当研究所では、さまざまな植物からミツバチが集めた花粉荷のエキスについて、メラニン産生抑制作用と抗酸化作用を測定しました。その結果、オーストラリア産の「ジャラ」花粉荷に最も強いメラニン産生抑制作用があり、ジャラに含まれる2種の活性成分の機能によるものであることを確認しました。
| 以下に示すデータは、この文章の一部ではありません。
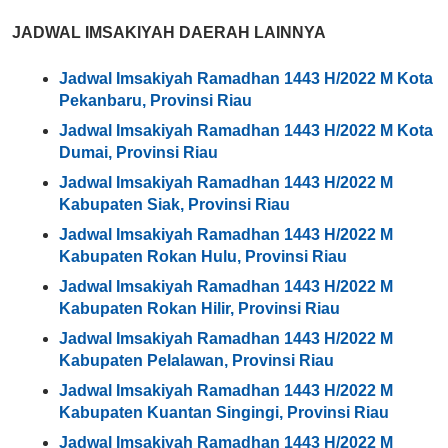
JADWAL IMSAKIYAH DAERAH LAINNYA
Jadwal Imsakiyah Ramadhan 1443 H/2022 M Kota
Pekanbaru, Provinsi Riau
Jadwal Imsakiyah Ramadhan 1443 H/2022 M Kota
Dumai, Provinsi Riau
Jadwal Imsakiyah Ramadhan 1443 H/2022 M
Kabupaten Siak, Provinsi Riau
Jadwal Imsakiyah Ramadhan 1443 H/2022 M
Kabupaten Rokan Hulu, Provinsi Riau
Jadwal Imsakiyah Ramadhan 1443 H/2022 M
Kabupaten Rokan Hilir, Provinsi Riau
Jadwal Imsakiyah Ramadhan 1443 H/2022 M
Kabupaten Pelalawan, Provinsi Riau
Jadwal Imsakiyah Ramadhan 1443 H/2022 M
Kabupaten Kuantan Singingi, Provinsi Riau
Jadwal Imsakiyah Ramadhan 1443 H/2022 M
(山田養蜂場みつばち健康科学研究所 2008年4月)

●ローヤルゼリー飲用による美肌効果

健康な女性60名を20名ずつ3群に分け、それぞれローヤルゼリー高用量群、低用量群、プラセボ群とし、12週間飲用してもらい、頬の角層水分量と目尻のシワの深さなどを機器を用いて測定しました。
 その結果、高用量群における8週間飲用後の頬の角層水分量が、飲用前と比較して有意に増加しました(図1)。

図1 頬の角層水分量変化
図1 頬の角層水分量変化

(みつばち健康科学研究所 2012年5月)

また、低用量群および高用量群共に、12週間飲用後の目尻のシワの深さが、プラセボ群と比較して有意に改善しました(図2)。12週間飲用後のアンケート調査では、飲用前と比較して有意に肌のたるみやくすみが改善したとの実感があり、高用量群ではさらに、しみ・そばかすが飲用前より有意に改善した実感があることが明らかとなりました。

図2 目尻の肌のシワの変化
図2 目尻の肌のシワの変化

(みつばち健康科学研究所 2012年5月)


●はちみつは乾燥状態でも水分を保持する

蜜蜂産品の中で最もよく知られているはちみつには、保湿作用があることが知られています。この試験では、乾燥環境下におけるはちみつの保湿作用を一般的な保湿剤(グリセリン)と比較しました。はちみつ水溶液は水と比較して有意に残存率が高く、グリセリン水溶液とは同程度でした。このことから、はちみつにはグリセリンと同程度の保湿作用があることがわかりました。

はちみつの保湿作用
図1:はちみつの保湿作用

(みつばち健康科学研究所 2010年4月)

●はちみつはメラニン生成を抑制する

この試験では、はちみつに、シミやそばかすの原因であるメラニンの産生抑制作用や、メラニンの産生に関与しているチロシナーゼという酵素の活性阻害作用を試験管内試験で調べました。その結果、アカシアはちみつは、メラニン産生抑制作用およびチロシナーゼ活性阻害作用に対して、濃度依存的に効果を示しました。

はちみつのメラニン産生抑制作用
図2:はちみつのメラニン産生抑制作用

(みつばち健康科学研究所 2013年6月)

はちみつのチロシナーゼ活性阻害作用
図3:はちみつのチロシナーゼ活性阻害作用

(みつばち健康科学研究所 2013年6月)


●メリンジョレスベラトロールのチロシナーゼ阻害によるメラニン抑制作用

インドネシア原産のメリンジョに特有の成分「グネチンC」は、ブドウ由来のトランス-レスベラトロールや、美白成分であるコウジ酸と比べても、メラニン産生を抑える効果が高いことが確認されました。

また、メリンジョの特有成分「グネチンC」は、メラニン合成に必要な酵素「チロシナーゼ」の活性を抑制し、メラニン産生を抑えることがわかりました。